Query Language - Reliability Engineer
A prominent, data based global technology firm is currently seeking a Query Language - Reliability Engineer to join their team in New York. This tech company has multiple focuses, the main one being the creation of one of the world's most widely utilized financial software applications. In this role you will work in a small, dynamic team with some of New York City's top engineers, to solve very unique, large scale challenges. Their systems are very large and highly distributed, and engineers are always looking for creative solutions to solve problems, including employing a variety of modern programming languages, open source and big data technologies, as well as Machine Learning and Natural Language Processing.
Not only can you grow professionally in this company but they have an excellent engineering culture, work/life balance, and great benefits. The company is also very philanthropic; many employees give back to the community and the company also donates a significant portion of their profits to philanthropy. This is an exciting opportunity for anyone looking for the next step in their career and for a work place they can call home.
This candidate will join a team that is pushing the envelope to lead the low-latency analytics space in the financial domain. This team is developing a cloud-based, low-latency Analytics and Screening Platform for huge financial data sets. They are also creating a Financial Query Language to allow users to express complex data retrieval, analytics and screening for processing.
You will ensure that the production systems are healthy, monitored, automated, and designed to scale. We'll depend on you to optimize the overall reliability of clusters through stress tests, chaos engineering, failovers and auto-recovery.

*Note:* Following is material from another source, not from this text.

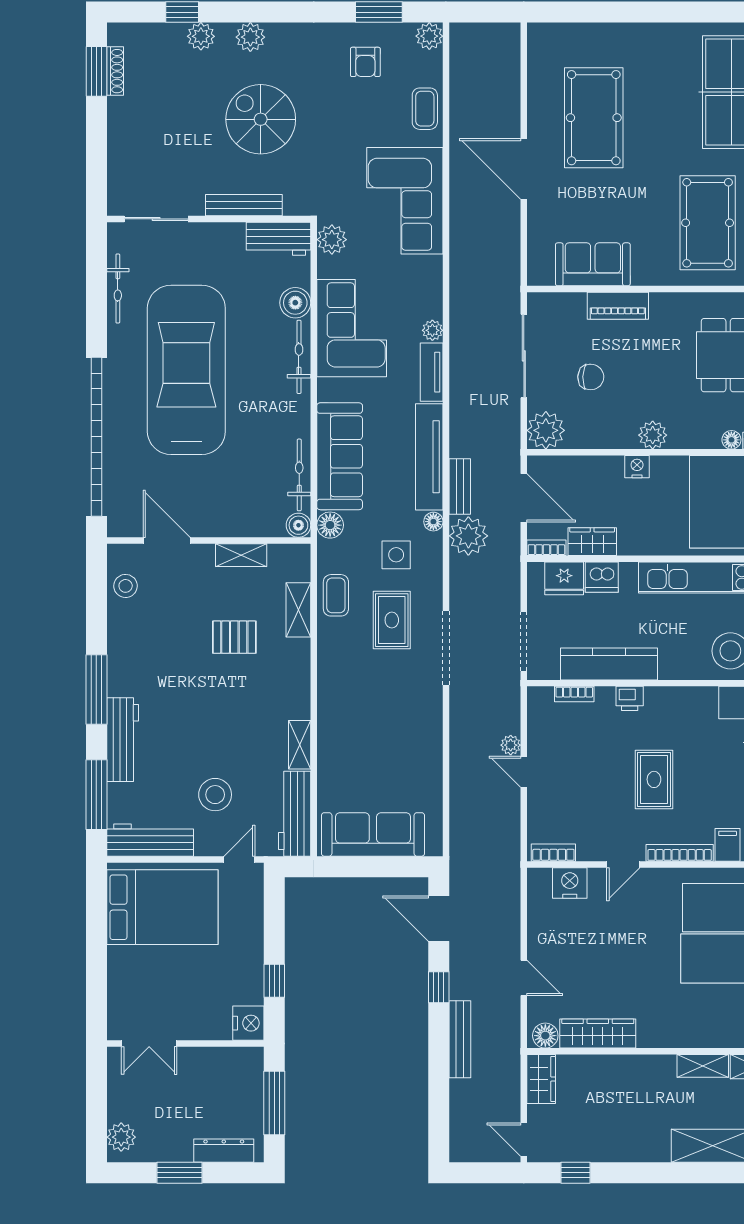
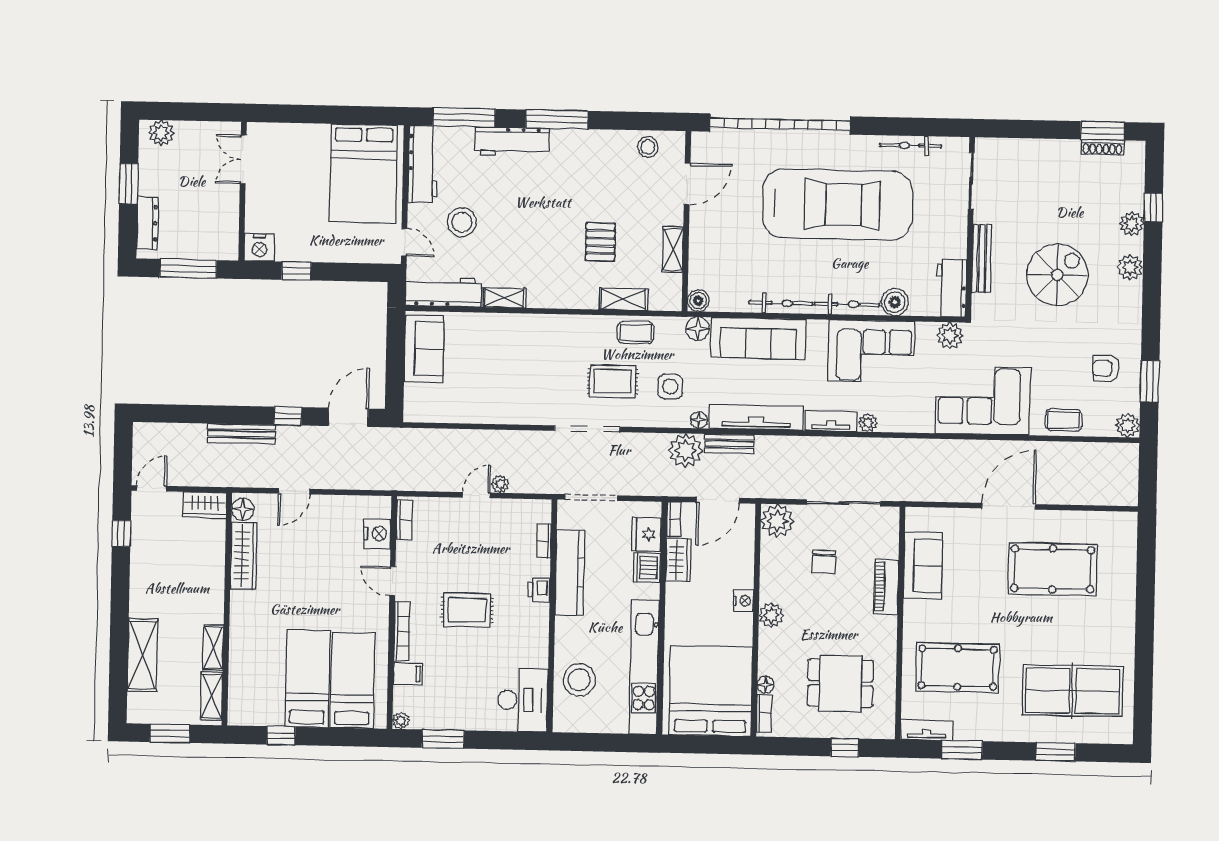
bicycle: (299, 475) -> (781, 303), moved
sofa: (373, 834) -> (424, 349), width x0.73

You'll develop tools focusing on continuous integration, automated software releases, configuration management and system management.
- Own, manage, monitor and optimize the reliability and overall health of our development and production environments
- Work closely with development teams to define standards and ensure that applications are designed with scale, resilience, and performance in mind
- Streamline software development with continuous integration, deployment automation and agile configuration management
- Build tools to reduce toil and increase insight into trouble spots
- Implement effective governance controls in our development lifecycle
- Manage resiliency design & planning, collection and analysis of availability metrics
- Monitor current capacity, conduct regular capacity testing and predict future capacity needs
- 3+ years of experience in a relevant role (DevOps, Reliability Engineering, Software Development)
- Strong knowledge of UNIX or Linux systems running distributed applications platforms
- Demonstrated experience managing performance, availability and scale of mid- to large-sized systems
- Hands on experience in production deployment and release management
- Hands-on experience of Java programming language
- JVM tuning and profiling
- Containerization technologies (like Docker, Kubernetes, Mesos)
- Configuration management tools (like Chef, Puppet, Ansible)
- Continuous integration and deployment tools (like Jenkins, Bamboo, SonarQube)
- Distributed caches (like Redis)
- Distributed Computing knowledge